- _EXTRAIT DU DOCUMENT_
La République du Bénin franchit une étape majeure sur les marchés financiers internationaux en réalisant sa toute première émission de Sukuk souverain. Le pays devient ainsi, en 2026, le premier État africain à lancer un Sukuk international d’une maturité de sept ans.
Cette opération porte sur un montant de 500 millions de dollars américains. Grâce à une couverture intégrale du risque de change entre le dollar et l’euro, le titre bénéficie d’un coupon fixé à 4,92 % libellé en euros.
Cette levée de fonds traduit le renforcement des liens financiers entre le Bénin et les investisseurs du Golfe, tout en s’inscrivant dans la stratégie nationale de diversification des sources de financement. En adoptant cet instrument conforme à la finance islamique, le gouvernement élargit sa base d’investisseurs et explore de nouvelles alternatives pour mobiliser des ressources.

- _CONSIGNE_
Reproduisez intégralement le texte sur le Sukuk souverain du Bénin, sans y changer un seul mot. Les lignes n'ont aucun rôle dans ce travail.

- _EXTRAITS DES DONNÉES_
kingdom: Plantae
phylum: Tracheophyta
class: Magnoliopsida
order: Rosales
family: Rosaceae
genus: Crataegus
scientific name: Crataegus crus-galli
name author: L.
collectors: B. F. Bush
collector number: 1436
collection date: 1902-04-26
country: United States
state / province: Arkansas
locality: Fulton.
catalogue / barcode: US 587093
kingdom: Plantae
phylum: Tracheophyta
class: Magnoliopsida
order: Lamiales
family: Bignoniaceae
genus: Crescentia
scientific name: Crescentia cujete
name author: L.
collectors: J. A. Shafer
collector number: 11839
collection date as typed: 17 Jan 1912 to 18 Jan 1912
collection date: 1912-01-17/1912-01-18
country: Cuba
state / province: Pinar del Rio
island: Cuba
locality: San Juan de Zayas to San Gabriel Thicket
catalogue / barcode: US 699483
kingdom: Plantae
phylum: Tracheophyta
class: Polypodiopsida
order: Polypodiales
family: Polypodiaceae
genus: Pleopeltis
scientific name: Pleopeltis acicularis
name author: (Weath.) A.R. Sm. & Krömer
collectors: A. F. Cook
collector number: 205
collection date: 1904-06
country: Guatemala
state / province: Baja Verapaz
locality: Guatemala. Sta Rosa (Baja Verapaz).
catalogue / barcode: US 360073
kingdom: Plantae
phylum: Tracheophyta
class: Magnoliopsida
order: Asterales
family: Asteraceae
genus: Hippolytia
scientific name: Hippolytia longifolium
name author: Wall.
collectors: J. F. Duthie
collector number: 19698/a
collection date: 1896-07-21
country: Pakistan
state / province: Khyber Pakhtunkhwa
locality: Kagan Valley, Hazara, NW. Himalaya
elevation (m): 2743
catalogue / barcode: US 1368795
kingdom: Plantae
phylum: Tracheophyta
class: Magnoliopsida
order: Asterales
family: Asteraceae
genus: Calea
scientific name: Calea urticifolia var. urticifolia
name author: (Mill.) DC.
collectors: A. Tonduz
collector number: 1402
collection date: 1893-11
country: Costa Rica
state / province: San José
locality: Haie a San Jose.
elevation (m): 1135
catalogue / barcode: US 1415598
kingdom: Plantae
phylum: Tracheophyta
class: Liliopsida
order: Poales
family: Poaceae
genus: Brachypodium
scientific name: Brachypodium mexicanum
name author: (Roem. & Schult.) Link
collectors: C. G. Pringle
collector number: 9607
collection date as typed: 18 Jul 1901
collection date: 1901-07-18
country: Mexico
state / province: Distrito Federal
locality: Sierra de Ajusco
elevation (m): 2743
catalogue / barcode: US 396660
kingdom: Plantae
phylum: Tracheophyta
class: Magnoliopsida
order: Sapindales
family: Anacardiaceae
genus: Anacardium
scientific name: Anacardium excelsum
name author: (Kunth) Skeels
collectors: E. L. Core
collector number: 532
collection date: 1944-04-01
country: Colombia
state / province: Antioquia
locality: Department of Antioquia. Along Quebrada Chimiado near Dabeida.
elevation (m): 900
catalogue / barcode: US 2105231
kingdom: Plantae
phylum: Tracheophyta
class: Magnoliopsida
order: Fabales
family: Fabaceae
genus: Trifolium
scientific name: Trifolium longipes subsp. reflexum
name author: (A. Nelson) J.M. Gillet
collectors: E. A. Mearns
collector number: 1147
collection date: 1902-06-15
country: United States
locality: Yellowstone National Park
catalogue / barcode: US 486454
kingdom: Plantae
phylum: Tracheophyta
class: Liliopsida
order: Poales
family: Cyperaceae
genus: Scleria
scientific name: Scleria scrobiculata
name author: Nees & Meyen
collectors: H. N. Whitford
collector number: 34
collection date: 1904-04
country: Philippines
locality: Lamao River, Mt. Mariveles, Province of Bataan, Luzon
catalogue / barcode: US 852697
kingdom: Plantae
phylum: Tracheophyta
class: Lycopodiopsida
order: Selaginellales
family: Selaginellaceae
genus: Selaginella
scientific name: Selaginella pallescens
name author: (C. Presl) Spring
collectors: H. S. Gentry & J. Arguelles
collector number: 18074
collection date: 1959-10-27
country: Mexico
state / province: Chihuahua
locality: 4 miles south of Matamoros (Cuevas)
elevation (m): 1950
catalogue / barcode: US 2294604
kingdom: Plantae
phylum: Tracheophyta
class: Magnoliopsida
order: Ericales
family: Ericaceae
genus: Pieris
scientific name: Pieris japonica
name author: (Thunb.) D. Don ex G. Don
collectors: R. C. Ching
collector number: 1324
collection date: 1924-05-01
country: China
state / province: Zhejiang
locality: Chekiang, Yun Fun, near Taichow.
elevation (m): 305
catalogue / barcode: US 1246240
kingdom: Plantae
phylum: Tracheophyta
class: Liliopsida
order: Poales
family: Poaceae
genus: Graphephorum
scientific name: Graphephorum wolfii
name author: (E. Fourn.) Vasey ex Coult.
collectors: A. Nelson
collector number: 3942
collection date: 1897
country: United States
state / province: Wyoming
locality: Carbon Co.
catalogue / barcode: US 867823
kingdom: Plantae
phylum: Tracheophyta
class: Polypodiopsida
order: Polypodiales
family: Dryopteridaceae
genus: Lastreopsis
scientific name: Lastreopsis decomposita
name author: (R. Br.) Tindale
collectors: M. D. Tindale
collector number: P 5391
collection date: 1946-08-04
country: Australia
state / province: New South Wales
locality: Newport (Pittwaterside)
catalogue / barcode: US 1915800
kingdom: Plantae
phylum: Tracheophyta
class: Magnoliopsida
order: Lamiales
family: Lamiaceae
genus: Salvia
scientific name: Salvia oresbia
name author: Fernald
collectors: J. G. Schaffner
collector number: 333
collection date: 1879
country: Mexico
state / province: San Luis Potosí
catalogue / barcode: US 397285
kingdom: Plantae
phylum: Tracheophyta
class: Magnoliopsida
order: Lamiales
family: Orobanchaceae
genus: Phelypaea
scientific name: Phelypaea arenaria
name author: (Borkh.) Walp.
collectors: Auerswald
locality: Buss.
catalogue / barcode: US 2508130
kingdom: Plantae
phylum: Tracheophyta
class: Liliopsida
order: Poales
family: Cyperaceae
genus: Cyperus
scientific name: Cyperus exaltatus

- _CORRIGÉ_
La République du Bénin franchit une étape majeure sur les marchés financiers internationaux en réalisant sa toute première émission de Sukuk souverain. Le pays devient ainsi, en 2026, le premier État africain à lancer un Sukuk international d’une maturité de sept ans.
Cette opération porte sur un montant de 500 millions de dollars américains. Grâce à une couverture intégrale du risque de change entre le dollar et l’euro, le titre bénéficie d’un coupon fixé à 4,92 % libellé en euros.
Cette levée de fonds traduit le renforcement des liens financiers entre le Bénin et les investisseurs du Golfe, tout en s’inscrivant dans la stratégie nationale de diversification des sources de financement. En adoptant cet instrument conforme à la finance islamique, le gouvernement élargit sa base d’investisseurs et explore de nouvelles alternatives pour mobiliser des ressources.